We don’t talk about infrastructure much even though we rely on it every day. The clean water that keeps us healthy; the broadband that connects us to work, learning, and entertainment. Without it, life as we know it would cease to function.
United Utilities is building a stronger, greener, healthier north-west. At this year’s Labour North West party conference, I’m excited to partner with the New Statesman and discuss how to drive regional economic growth through infrastructure investment and skills development. In April, we embarked on the largest investment in water and wastewater infrastructure for over a century. This five-year, £13bn programme is a once-in-a-lifetime opportunity to upgrade infrastructure while at the same time providing lasting skills and quality jobs for our region. It will improve and safeguard water supplies for over 2 million customers as well deliver environmental benefits to 500 kilometres of the region’s rivers.
We began 2025 with record-setting rainfall, followed four months later by one of the driest spells in over 100 years. Autumn was then the wettest since the early 1980s. Climate-related events, rather than happening years apart, are now happening months apart. That brings great challenges to infrastructure providers. How do we help the north-west with climate change, population growth, or growing expectations for our services? Obviously, we’re not alone in facing these challenges. Every region wants to realise the benefits from a thriving economy, one that delivers great jobs for its people and fuels vibrant, thriving communities.
Plans to address these challenges are best informed by local insight. We recognise unlocking growth and productivity through infrastructure requires greater collaboration and coordination across sectors. That also includes local and national government. To better deliver, we have put “place” at the heart of what we do and reorganised our business to focus on each of the region’s five counties.
Our approach to integrated water planning with the Greater Manchester Combined Authority and the Liverpool City Region – two areas with distinct identities – are examples of the type of place-based planning that bring together various agencies around a common objective: improving and protecting our region’s water supply.
We know that building costs will, unfortunately, have an impact on bills and we don’t take that lightly. That’s why we offer lots of different support options and have increased the amount of financial help we provide to those customers struggling with their bills.
Infrastructure isn’t always physical. The natural environment, especially for the water sector, is as much a vital asset as pipes and treatment plants.
For example, when it comes to reducing the risk of flooding, nature-based solutions that slow the flow of water and act as a natural filtration system now form part of our investment programme and integrated water plans. With these solutions, we’re also building flood protection, water filtration, and ecosystem resilience all at once. The question isn’t whether we can afford to invest in green infrastructure, but whether we can afford not to.
Investment in infrastructure also provides access to a range of top-quality jobs. Our current five-year plan will support approximately 30,000 jobs across the North West, accounting for roughly one in every hundred jobs in the region. We’ve already added 1,500 new jobs over the past 12 months.
Take the Haweswater Aqueduct Resilience Programme (HARP), one of the region’s largest single infrastructure projects.
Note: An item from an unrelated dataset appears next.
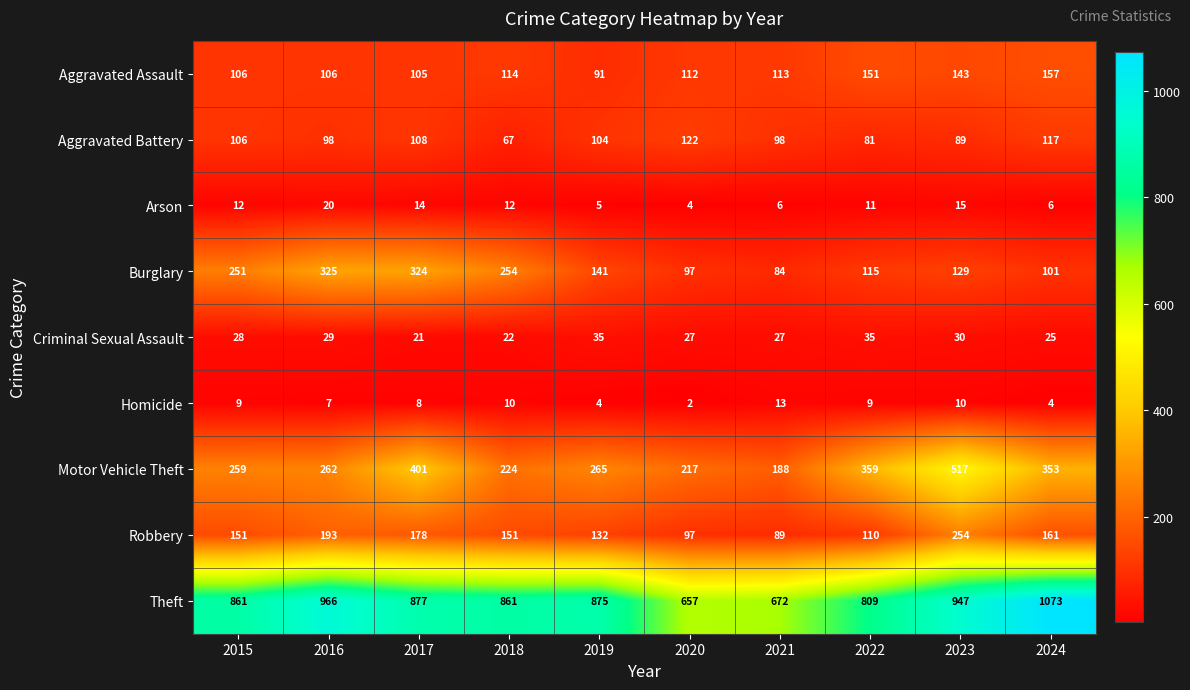

What is the spread (max minus min) of values at 2020?

655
This £3bn programme will replace six tunnel sections to safeguard water supplies for 2.5 million customers. At its construction peak, HARP will employ around 1,200 people. Infrastructure requires a workforce to match.
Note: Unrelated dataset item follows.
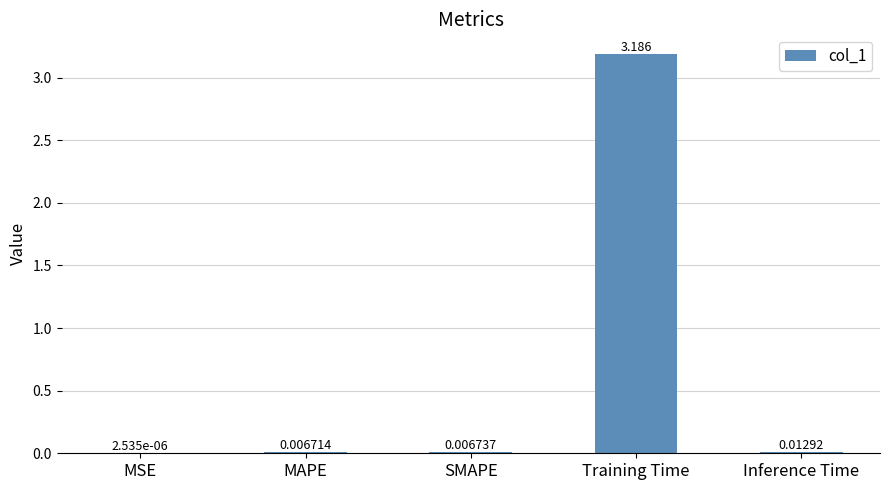

Between Training Time and MSE, which is larger?

Training Time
Over the past decade, we’ve recruited more apprentices than ever, upskilling the next generation of water and wastewater engineers to meet the future challenges we face. We’ll need every one of them. We’re launching an apprentice recruitment initiative to train the next generation of infrastructure workers to help build and secure skills for the future. Many of our apprentices spend time at our Ofsted-accredited, state-of-the-art technical training centre in Bolton, which has an achievement rate of over 82 per cent, compared to the national average of 54 per cent.
The population of the north-west is projected to grow by half a million people over the next 25 years. That’s half a million more residents who will need water for their homes, schools, and hospitals. New data centres, massive infrastructure projects in their own right, require reliable water supplies too. Infrastructure is the lifeblood of the UK’s economy, and is key both to boosting delivery and creating high-skilled jobs across the region.
As we fuel our “Big North-West Upgrade”, I am committed to working with all stakeholders to explore how we deliver long-term regional growth to strengthen rather than constrain our communities and create brilliant jobs for the next generation. The infrastructure we build today will determine what’s possible tomorrow. We can’t afford to get it wrong.